Work instruction. Bring together all lines from the listing below that contain the string "meters".
- Opening Delimiter -
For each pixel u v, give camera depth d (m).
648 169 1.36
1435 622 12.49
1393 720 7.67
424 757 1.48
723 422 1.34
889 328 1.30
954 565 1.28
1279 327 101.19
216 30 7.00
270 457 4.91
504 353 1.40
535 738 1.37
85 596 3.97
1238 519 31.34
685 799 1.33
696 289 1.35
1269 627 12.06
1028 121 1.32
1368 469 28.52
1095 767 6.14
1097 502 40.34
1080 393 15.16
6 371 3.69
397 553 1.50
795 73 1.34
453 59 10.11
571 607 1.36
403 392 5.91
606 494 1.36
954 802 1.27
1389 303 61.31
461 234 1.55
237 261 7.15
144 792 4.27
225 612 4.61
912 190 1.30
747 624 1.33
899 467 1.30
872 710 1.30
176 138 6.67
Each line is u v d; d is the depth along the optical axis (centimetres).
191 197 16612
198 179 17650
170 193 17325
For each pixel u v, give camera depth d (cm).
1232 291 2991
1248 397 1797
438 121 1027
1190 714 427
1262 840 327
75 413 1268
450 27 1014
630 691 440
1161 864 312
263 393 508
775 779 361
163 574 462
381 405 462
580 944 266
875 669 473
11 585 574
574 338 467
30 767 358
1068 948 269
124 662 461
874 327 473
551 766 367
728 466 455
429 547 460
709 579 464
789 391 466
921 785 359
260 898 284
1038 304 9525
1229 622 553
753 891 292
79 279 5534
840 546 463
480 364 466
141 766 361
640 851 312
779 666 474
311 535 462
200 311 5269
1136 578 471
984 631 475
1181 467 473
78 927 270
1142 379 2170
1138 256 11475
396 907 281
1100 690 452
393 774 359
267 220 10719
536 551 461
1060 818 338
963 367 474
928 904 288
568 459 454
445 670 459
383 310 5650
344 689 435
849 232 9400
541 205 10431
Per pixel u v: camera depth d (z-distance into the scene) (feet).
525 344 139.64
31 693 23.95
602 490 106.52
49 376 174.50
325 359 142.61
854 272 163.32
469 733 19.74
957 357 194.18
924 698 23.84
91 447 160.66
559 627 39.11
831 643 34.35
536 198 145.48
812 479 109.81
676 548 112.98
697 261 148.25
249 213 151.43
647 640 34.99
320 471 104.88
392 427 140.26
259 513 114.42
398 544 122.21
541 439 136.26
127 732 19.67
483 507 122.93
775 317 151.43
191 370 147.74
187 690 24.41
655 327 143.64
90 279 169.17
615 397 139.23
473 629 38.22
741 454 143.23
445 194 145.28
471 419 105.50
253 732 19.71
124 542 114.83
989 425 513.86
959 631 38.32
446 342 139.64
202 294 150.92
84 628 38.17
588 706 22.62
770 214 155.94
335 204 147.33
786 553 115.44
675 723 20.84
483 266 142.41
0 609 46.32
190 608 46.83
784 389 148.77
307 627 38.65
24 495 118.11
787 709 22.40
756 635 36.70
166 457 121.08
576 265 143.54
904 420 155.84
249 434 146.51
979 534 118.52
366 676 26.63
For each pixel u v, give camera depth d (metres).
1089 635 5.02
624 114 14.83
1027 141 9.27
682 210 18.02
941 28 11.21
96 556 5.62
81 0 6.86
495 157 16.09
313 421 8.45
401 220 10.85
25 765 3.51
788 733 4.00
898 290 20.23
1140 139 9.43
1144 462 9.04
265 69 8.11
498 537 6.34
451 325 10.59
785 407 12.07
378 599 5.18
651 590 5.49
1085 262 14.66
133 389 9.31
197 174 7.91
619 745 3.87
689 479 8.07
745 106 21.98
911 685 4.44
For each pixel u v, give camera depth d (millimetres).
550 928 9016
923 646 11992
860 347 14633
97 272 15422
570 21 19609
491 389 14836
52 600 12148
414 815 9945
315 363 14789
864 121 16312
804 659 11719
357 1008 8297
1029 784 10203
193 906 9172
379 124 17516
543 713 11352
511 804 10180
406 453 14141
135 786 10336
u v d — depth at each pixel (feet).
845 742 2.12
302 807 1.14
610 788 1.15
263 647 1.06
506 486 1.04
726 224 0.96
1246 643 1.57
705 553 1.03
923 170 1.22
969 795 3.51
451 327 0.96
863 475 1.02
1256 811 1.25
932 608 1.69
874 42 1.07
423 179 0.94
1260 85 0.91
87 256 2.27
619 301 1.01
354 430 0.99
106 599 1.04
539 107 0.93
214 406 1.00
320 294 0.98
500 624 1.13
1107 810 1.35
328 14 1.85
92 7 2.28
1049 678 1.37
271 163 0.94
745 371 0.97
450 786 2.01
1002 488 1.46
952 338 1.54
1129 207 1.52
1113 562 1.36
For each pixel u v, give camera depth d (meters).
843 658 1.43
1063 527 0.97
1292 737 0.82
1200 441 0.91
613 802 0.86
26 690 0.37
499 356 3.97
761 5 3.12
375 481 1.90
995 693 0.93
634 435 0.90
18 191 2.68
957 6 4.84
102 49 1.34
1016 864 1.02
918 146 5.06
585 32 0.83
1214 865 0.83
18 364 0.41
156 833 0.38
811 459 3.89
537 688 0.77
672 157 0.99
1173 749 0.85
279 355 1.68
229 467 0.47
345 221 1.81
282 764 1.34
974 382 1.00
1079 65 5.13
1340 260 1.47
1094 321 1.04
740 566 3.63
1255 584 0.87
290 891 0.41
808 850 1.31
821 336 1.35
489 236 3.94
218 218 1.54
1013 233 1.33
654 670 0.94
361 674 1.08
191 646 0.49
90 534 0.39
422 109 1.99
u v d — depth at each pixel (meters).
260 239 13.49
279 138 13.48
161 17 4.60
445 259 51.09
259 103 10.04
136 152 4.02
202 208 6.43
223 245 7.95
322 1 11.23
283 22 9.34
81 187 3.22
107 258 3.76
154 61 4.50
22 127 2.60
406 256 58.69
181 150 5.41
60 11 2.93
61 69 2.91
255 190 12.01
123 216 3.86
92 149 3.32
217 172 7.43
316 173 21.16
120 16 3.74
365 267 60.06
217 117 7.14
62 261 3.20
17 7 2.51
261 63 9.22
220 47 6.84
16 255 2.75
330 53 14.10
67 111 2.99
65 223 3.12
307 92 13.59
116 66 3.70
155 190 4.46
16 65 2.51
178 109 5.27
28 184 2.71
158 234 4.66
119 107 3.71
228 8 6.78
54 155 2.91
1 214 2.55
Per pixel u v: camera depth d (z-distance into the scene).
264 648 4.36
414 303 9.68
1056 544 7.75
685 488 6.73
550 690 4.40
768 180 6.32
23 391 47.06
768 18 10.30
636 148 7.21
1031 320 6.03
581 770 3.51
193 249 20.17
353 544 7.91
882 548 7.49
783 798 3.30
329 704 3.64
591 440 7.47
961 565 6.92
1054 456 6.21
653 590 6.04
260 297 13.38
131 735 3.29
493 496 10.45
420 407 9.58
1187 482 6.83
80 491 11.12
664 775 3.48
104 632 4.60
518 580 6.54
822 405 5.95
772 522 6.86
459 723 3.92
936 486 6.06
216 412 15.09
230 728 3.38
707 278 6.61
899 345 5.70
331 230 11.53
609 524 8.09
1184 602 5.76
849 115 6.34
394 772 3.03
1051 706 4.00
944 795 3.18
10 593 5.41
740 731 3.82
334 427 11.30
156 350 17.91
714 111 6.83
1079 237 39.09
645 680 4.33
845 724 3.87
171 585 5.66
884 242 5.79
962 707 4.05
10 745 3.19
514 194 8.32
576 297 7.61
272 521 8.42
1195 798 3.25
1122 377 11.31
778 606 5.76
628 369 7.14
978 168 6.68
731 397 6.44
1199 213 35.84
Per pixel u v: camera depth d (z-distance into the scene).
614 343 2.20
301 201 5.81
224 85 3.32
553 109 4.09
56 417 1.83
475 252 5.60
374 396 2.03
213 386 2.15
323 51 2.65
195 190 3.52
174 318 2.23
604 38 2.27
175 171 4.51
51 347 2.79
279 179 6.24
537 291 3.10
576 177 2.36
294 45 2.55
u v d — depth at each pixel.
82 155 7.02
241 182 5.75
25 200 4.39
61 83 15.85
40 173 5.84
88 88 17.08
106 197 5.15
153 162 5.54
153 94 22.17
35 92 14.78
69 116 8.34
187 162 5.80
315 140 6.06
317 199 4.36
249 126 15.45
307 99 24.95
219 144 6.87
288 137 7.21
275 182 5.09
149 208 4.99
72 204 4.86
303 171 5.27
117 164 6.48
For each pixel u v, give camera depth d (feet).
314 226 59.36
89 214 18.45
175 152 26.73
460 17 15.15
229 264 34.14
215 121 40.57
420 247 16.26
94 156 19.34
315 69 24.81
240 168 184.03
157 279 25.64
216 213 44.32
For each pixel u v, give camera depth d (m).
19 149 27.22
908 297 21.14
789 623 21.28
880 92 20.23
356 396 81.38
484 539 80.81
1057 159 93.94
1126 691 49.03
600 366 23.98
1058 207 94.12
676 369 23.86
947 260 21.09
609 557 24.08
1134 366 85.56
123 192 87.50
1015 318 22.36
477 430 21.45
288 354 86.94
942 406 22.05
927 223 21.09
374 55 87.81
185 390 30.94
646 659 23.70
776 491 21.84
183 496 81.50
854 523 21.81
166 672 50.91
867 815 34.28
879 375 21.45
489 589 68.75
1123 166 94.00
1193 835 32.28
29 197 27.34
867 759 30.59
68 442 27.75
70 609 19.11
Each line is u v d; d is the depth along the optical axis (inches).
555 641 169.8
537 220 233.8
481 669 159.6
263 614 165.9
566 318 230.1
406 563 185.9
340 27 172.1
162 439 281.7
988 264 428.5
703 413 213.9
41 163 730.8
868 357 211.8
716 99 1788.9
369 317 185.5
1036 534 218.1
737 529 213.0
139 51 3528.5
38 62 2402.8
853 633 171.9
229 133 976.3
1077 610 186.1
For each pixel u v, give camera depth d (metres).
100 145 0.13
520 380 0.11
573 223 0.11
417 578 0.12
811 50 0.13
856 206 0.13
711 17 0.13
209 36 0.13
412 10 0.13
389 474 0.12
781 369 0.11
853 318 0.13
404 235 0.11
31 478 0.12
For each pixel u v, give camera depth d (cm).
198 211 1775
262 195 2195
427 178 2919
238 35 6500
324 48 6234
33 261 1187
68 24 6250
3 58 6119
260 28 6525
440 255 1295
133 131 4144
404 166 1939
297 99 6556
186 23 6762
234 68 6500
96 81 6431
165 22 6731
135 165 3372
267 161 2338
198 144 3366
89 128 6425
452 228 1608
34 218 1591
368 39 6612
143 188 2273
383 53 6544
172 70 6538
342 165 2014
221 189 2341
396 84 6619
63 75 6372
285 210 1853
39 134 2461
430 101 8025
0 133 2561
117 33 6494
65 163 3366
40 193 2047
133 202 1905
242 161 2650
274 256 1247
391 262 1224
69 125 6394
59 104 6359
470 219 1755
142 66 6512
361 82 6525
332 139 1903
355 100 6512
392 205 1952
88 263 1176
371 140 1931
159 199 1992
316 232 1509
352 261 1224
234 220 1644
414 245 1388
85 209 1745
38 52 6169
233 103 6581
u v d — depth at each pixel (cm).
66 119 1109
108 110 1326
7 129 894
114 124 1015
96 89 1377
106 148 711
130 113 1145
- Closing Delimiter -
Task output.
For each pixel u v, give camera depth d (meters).
u v d — depth at each pixel (meters).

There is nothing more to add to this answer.